A Polícia Civil divulgou os balanços das operações Nativa e Gold Village, que desarticularam quadrilhas responsáveis pelo tráfico de drogas e homicídios nos municípios de Surubim, Casinhas e cidades circunvizinhas, no Agreste, Mata Norte de Pernambuco, com ramificações que chegavam até o Recife e Região Metropolitana. Os dados foram apresentados em coletiva na manhã desta quarta-feira (5) pelos delegados Rivelino Moraes, diretor da Divisão do Interior, e Paulo Gondim, da Delegacia de Limoeiro, que esteve à frente das investigações.

Nativa

Na operação Nativa, foram presas 22 pessoas, sendo sete no transcurso das investigações. A quadrilha desarticulada comandava o tráfico de drogas na cidade de Surubim. Era liderada por Ernildo da Silva Barbosa, o Pipi, que é detento no presídio de Limoeiro e líder da organização criminosa PCC1533 no município; e Maria Ferreira da Silva, a Lia do Pó, mãe de Ernildo e braço direito dele fora da instituição prisional.

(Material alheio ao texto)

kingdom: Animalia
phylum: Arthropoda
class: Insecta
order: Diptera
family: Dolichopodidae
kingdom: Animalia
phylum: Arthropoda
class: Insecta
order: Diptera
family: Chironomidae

A quadrilha dividia o comércio de drogas em três regiões, comandadas por Fabiano Souza Gomes, conhecido como Bim; Anderson Luiz Mendes da Silva, o Panda; e Maria das Dores Silva de Lima, a Lilia. Eles recebiam as drogas de Lia do Pó e vendiam no varejo.

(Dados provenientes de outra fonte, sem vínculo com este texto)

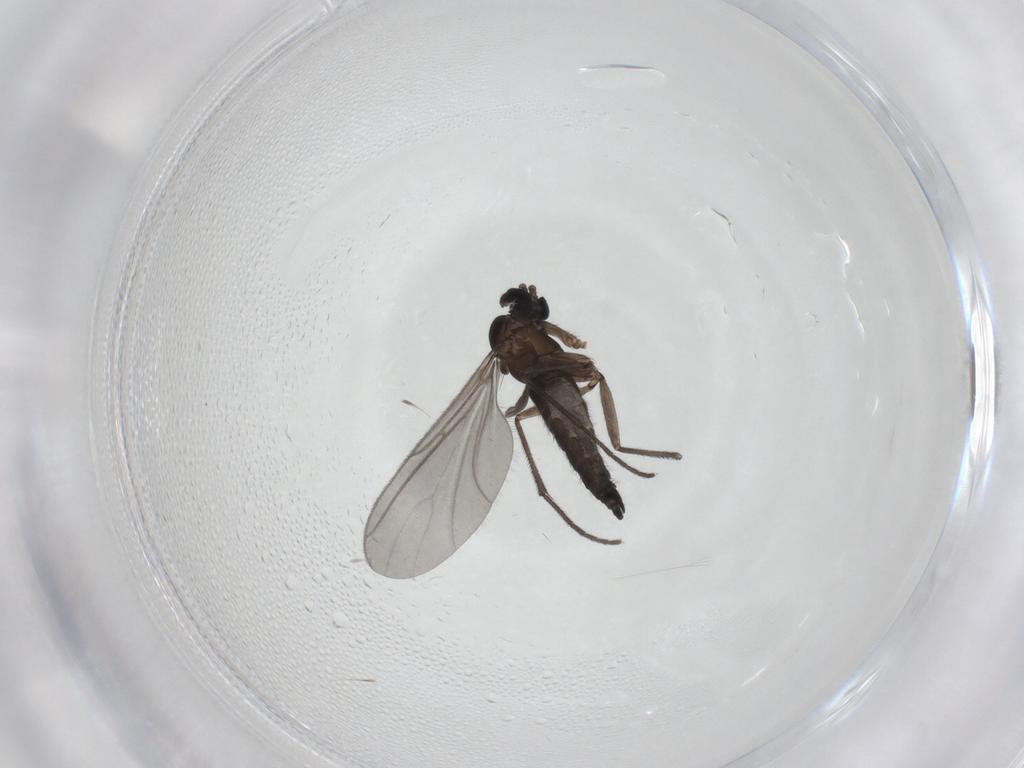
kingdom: Animalia
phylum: Arthropoda
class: Insecta
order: Diptera
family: Sciaridae
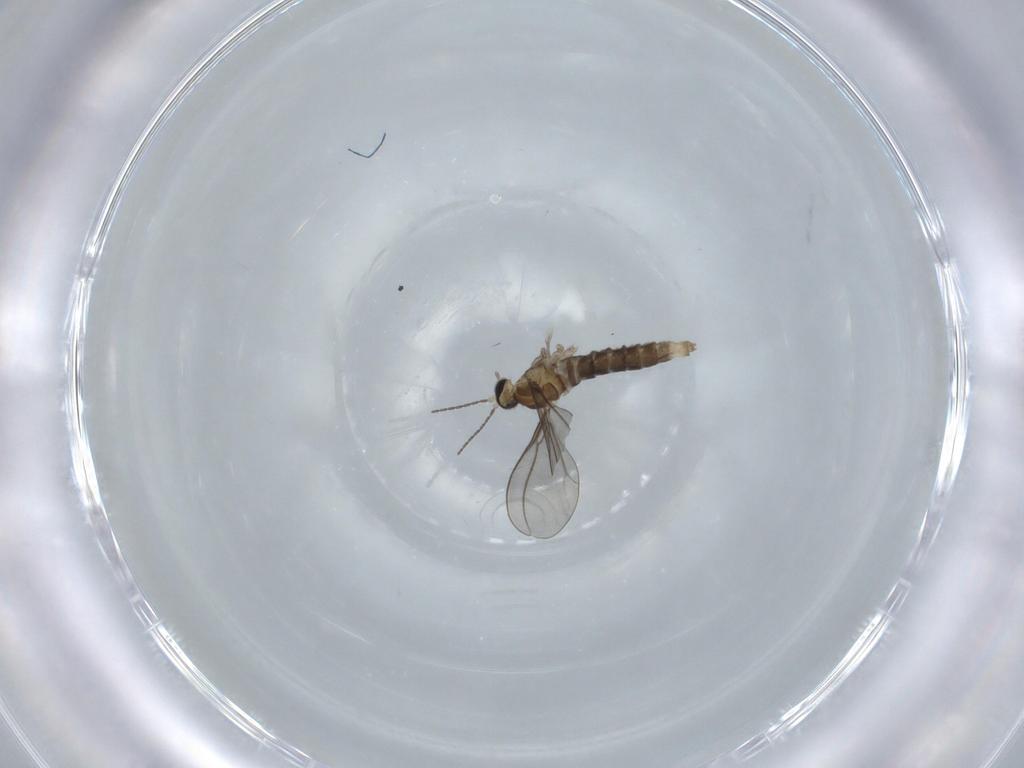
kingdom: Animalia
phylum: Arthropoda
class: Insecta
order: Diptera
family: Cecidomyiidae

Foram apreendidas 14 munições calibre 38, uma foice, correntes de metal e um punhal; 32 bolsas contendo 60 pedras de crack, mais outras 77 pedras de crack; seis tabletes de maconha, totalizando 10 Kg do entorpecente, 99 “big bigs” da mesma droga e 82 pinos de cocaína. Materiais usados no comércio e administração das substâncias ilícitas também estavam em poder da quadrilha.

Com os acusados, a polícia encontrou uma balança de precisão; material para embalagem dos entorpecentes; ácido bórico e bicarbonato de sódio. Também foram apreendidos um notebook, 14 celulares, três chips de celular, um cartão de memória, um tablet e um pendrive.Uma quantia de R$ 687 em espécie também foi apreendida com os presos.

A polícia divulgou um vídeo com o momento em que um cão policial encontra uma quantidade de drogas nesta investigação.

Gold Village

As atividades de Maria das Dores, a Lilia, acabaram por deixar pistas de outra organização criminosa para as investigações. A partir dessas informações, a polícia deu início ao trabalho que culminou na operação Gold Village, também desencadeada na terça-feira (5). Foram presas 10 pessoas, sendo três delas no transcurso das investigações.

A quadrilha investigada também atuava nas cidades de Limoeiro, Carpina, Surubim e outras nas proximidades. Era liderada por Wanderley Rodrigues da Silva, conhecido como Gato, também de dentro do presídio de Limoeiro; e Jéssica de Kássia Ferreira da Silva, esposa de Gato e braço direito dele. Gato também fornecia entorpecentes para Lilia, que fazia parte da gangue desarticulada na operação Nativa.

Nessa operação, a polícia apreendeu um revólver calibre 38, com 11 munições; 225 gramas de crack; 2,6 Kg de maconha e material para a comercialização de drogas, como três balanças de precisão, uma tesoura e dois rolos de papel alumínio. Também foram apreendidos 11 celulares, cinco chips de celular, sete pendrives, dois notebooks e um cartão de memória. Com os presos, estava a quantia de R$ 771 em dinheiro.